Problem requirements:
When you output the records, match them exactly and omit any picture they include.

Data:

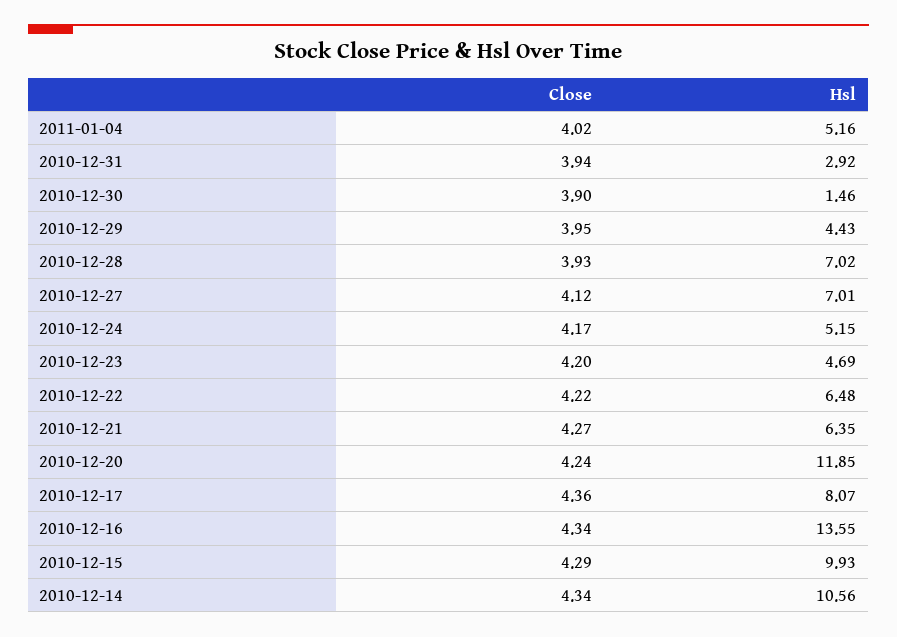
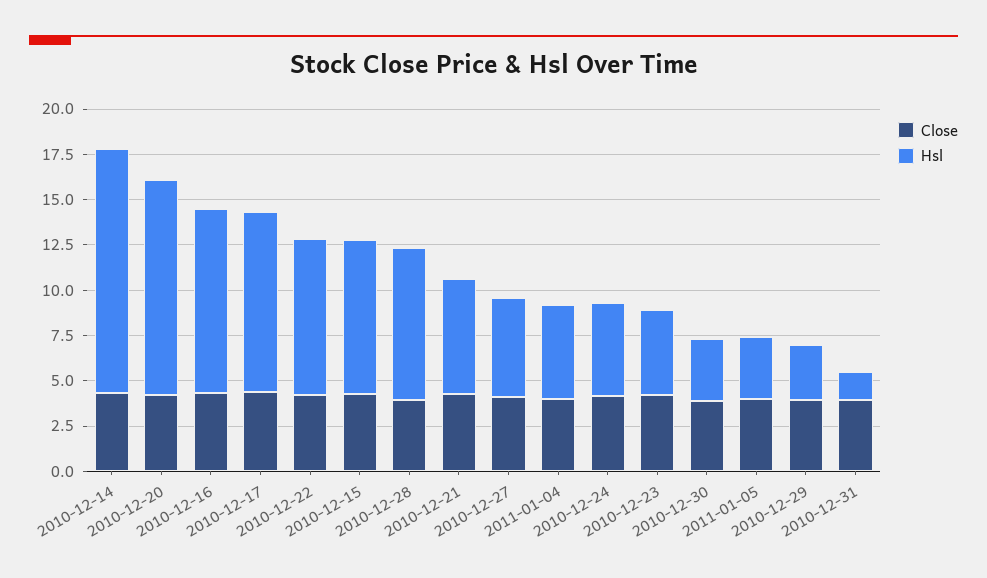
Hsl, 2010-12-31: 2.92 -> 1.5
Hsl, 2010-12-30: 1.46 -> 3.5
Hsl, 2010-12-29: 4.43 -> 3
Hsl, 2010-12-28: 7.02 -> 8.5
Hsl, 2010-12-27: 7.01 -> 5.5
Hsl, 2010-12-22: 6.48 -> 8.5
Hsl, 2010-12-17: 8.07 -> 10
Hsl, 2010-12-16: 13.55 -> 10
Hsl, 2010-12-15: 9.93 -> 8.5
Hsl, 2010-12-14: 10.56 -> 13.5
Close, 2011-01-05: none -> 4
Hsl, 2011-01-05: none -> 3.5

Exercise response:
Hsl, 2010-12-31: 2.92 -> 1.5
Hsl, 2010-12-30: 1.46 -> 3.5
Hsl, 2010-12-29: 4.43 -> 3
Hsl, 2010-12-28: 7.02 -> 8.5
Hsl, 2010-12-27: 7.01 -> 5.5
Hsl, 2010-12-22: 6.48 -> 8.5
Hsl, 2010-12-17: 8.07 -> 10
Hsl, 2010-12-16: 13.55 -> 10
Hsl, 2010-12-15: 9.93 -> 8.5
Hsl, 2010-12-14: 10.56 -> 13.5
Close, 2011-01-05: none -> 4
Hsl, 2011-01-05: none -> 3.5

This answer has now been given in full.